Given passage:
──────
One from the to watch pile…
Cabin Fever (2016)
Film: OK, so I just want to start this review by pointing out what my opinion of remakes is: I have no problem with them at all. I don’t necessarily get angry or upset when a remake is announced, and I don’t think the remake diminishes the original in the slightest, if anything, it’s sequels that commit that crime more than remakes. Sure a lot have been terrible, but that reflects a remakes misinterpretation of the original’s intent more than anything else, and somethings they can even be entertaining.
My final word on remakes is without them, we wouldn’t have John Carpenter’s The Thing, Chuck Russell’s The Blob, De Toth’s House of Wax, Oz’s Little Shop of Horrors or Croenenberg’s The Fly!
Sure, I get 2005’s House of Wax and 2004’s Flight of the Phoenix are good example against remakes, but again, they don’t actually diminish the originals.
For some reason though, the space between an original film and its remake seems to be getting shorter, and I’m not talking about the j-horror to English versions either. In 2002, Eli Roth released his first film called Cabin Fever, and it was a gem. For some reason though, 13 years later, Roth decided that he would produce a remake of it… Why?
──────
Set of tasks:
a - Update the film review, starting at "Film: OK, so" and ending at "diminish the originals.", and replace "sequels" with "reboots".
b - Go on with the Cabin Fever review from its last sentence.

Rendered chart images
──────
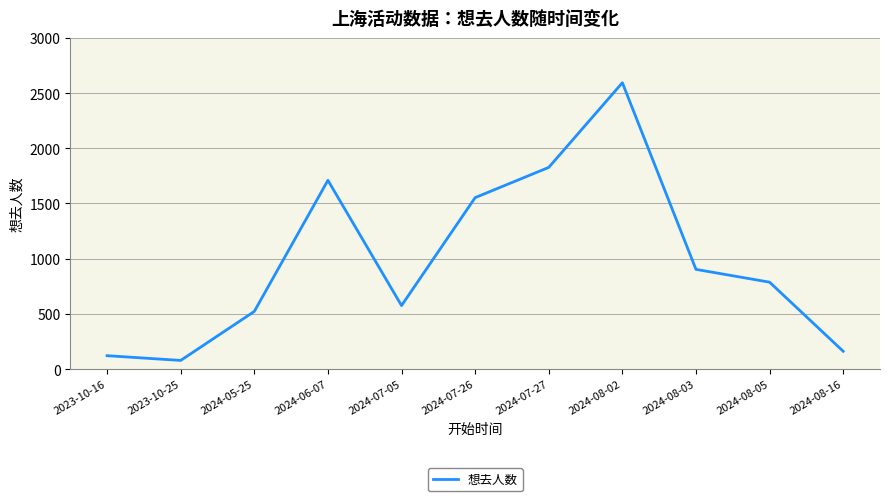

Where is the data nearest to the value 1336?

2024-07-26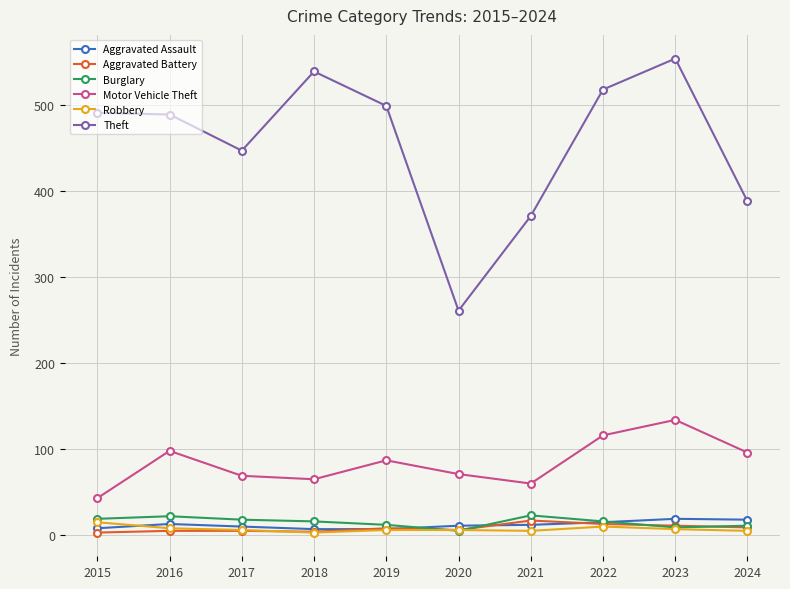

Which series has the widest spread of values?

Theft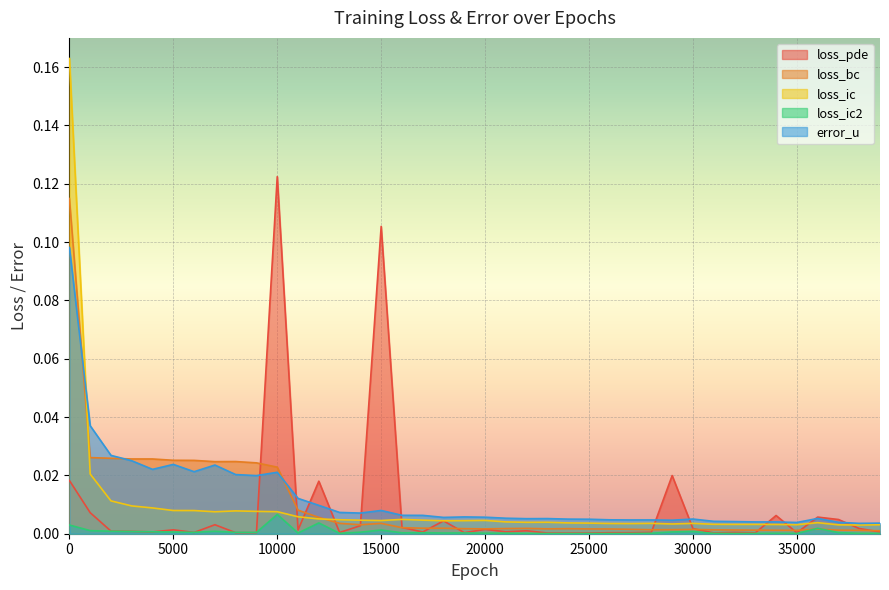

What are all the series names shown in the legend?

loss_pde, loss_bc, loss_ic, loss_ic2, error_u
──────
Task answers:
a -
Film: OK, so I just want to start this review by pointing out what my opinion of remakes is: I have no problem with them at all. I don’t necessarily get angry or upset when a remake is announced, and I don’t think the remake diminishes the original in the slightest, if anything, it’s reboots that commit that crime more than remakes. Sure a lot have been terrible, but that reflects a remakes misinterpretation of the original’s intent more than anything else, and somethings they can even be entertaining.
My final word on remakes is without them, we wouldn’t have John Carpenter’s The Thing, Chuck Russell’s The Blob, De Toth’s House of Wax, Oz’s Little Shop of Horrors or Croenenberg’s The Fly!
Sure, I get 2005’s House of Wax and 2004’s Flight of the Phoenix are good example against remakes, but again, they don’t actually diminish the originals.

b -
I imagine money, but that would be cynical, so I honestly don’t know. Seriously, why would someone who is one of us (a horror fan) who made it to Hollywood, managed to squeezed tributes to his favourite films in a film he made, based on a personal experience want to allow something he created to be remade when it was good the way it was?
This remake is directed by Travis Zariwny from a script by Randy Pearlstein, who realistically just dropped the original script by Eli Roth into a mixmaster and regurgitated it into what must have been thought of as a hard-hitting remake. Fede Alvarez did the same thing with his Evil Dead remake, but for me, that was a successful attempt at ‘nasty-ing’ up something that had a sense of humour, whereas this fails.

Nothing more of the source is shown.